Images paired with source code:
● ● ● ● ●
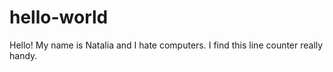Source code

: # hello-world


Hello! My name is Natalia and I hate computers. 
I find this line counter really handy. 
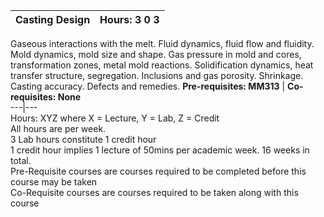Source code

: **Casting Design** | **Hours: 3 0 3**  
---|---  
Gaseous interactions with the melt. Fluid dynamics, fluid flow and fluidity. Mold dynamics, mold size and shape. Gas pressure in mold and cores, transformation zones, metal mold reactions. Solidification dynamics, heat transfer structure, segregation. Inclusions and gas porosity. Shrinkage. Casting accuracy. Defects and remedies.
**Pre-requisites: MM313** | **Co-requisites: None**  
---|---  
Hours: XYZ where X = Lecture, Y = Lab, Z = Credit  
All hours are per week.  
3 Lab hours constitute 1 credit hour  
1 credit hour implies 1 lecture of 50mins per academic week. 16 weeks in total.  
Pre-Requisite courses are courses required to be completed before this course may be taken  
Co-Requisite courses are courses required to be taken along with this course
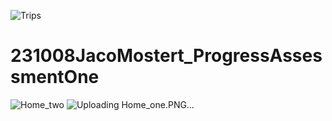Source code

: ![Trips](https://github.com/321008Jaco/231008JacoMostert_ProgressAssessmentOne/assets/125361866/d550d6a3-79c1-4efa-a18a-78b87daaa7ba)
# 231008JacoMostert_ProgressAssessmentOne
![Home_two](https://github.com/321008Jaco/231008JacoMostert_ProgressAssessmentOne/assets/125361866/4d950857-5b29-447e-9bdf-df58a0041061)
![Uploading Home_one.PNG…]()
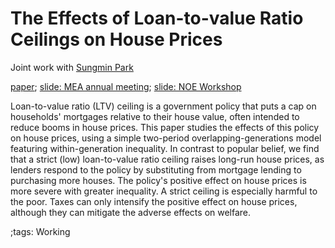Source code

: # The Effects of Loan-to-value Ratio Ceilings on House Prices

Joint work with [Sungmin Park](https://www.sungminparkecon.com/)

[paper](https://papers.ssrn.com/sol3/papers.cfm?abstract_id=3943908);
[slide: MEA annual meeting](pdf/LTVHousingPrice/Houseprice_slides_HJChen_SungminPark_Mar2022.pdf);
[slide: NOE Workshop](pdf/LTVHousingPrice/Houseprice_slides_HJChen_SungminPark_Nov042022_NOEWorkshop.pdf)


Loan-to-value ratio (LTV) ceiling is a government policy that puts a cap on households' mortgages relative to their house value, often intended to reduce booms in house prices.
This paper studies the effects of this policy on house prices, using a simple two-period overlapping-generations model featuring within-generation inequality.
In contrast to popular belief, we find that a strict (low) loan-to-value ratio ceiling raises long-run house prices, as lenders respond to the policy by substituting from mortgage lending to purchasing more houses.
The policy's positive effect on house prices is more severe with greater inequality.
A strict ceiling is especially harmful to the poor.
Taxes can only intensify the positive effect on house prices, although they can mitigate the adverse effects on welfare.

;tags: Working

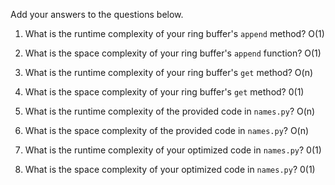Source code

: Add your answers to the questions below.

1. What is the runtime complexity of your ring buffer's `append` method? O(1)



2. What is the space complexity of your ring buffer's `append` function? O(1)



3. What is the runtime complexity of your ring buffer's `get` method? O(n)



4. What is the space complexity of your ring buffer's `get` method? 0(1)




5. What is the runtime complexity of the provided code in `names.py`? O(n)



6. What is the space complexity of the provided code in `names.py`? O(n)



7. What is the runtime complexity of your optimized code in `names.py`? 0(1)



8. What is the space complexity of your optimized code in `names.py`? 0(1)
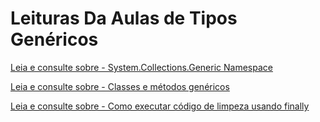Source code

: # Leituras Da Aulas de Tipos Genéricos

[Leia e consulte sobre - System.Collections.Generic Namespace](https://learn.microsoft.com/pt-br/dotnet/api/system.collections.generic?view=net-8.0)

[Leia e consulte sobre - Classes e métodos genéricos](https://learn.microsoft.com/pt-br/dotnet/csharp/fundamentals/types/generics)

[Leia e consulte sobre - Como executar código de limpeza usando finally](https://learn.microsoft.com/pt-br/dotnet/csharp/fundamentals/exceptions/how-to-execute-cleanup-code-using-finally)
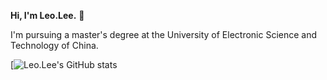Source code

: **Hi, I'm Leo.Lee.** 👋

I'm pursuing a master's degree at the University of Electronic Science and Technology of China.

[![Leo.Lee's GitHub stats](https://github-readme-stats-one-bice.vercel.app/api?username=leolee99&show_icons=true&include_all_commits=true&count_private=true&role=OWNER,ORGANIZATION_MEMBER,COLLABORATOR)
● ● ● ● ●
Express the lines from the one containing "I'm pursuing a" through the end of the rows as a Markdown table with the columns No. and Text. Number each line, and leave out blank lines.

» **ANSWER SECTION**
| No. | Text |
|---|---|
| 1 | I'm pursuing a master's degree at the University of Electronic Science and Technology of China. |
| 2 | [![Leo.Lee's GitHub stats](https://github-readme-stats-one-bice.vercel.app/api?username=leolee99&show_icons=true&include_all_commits=true&count_private=true&role=OWNER,ORGANIZATION_MEMBER,COLLABORATOR) |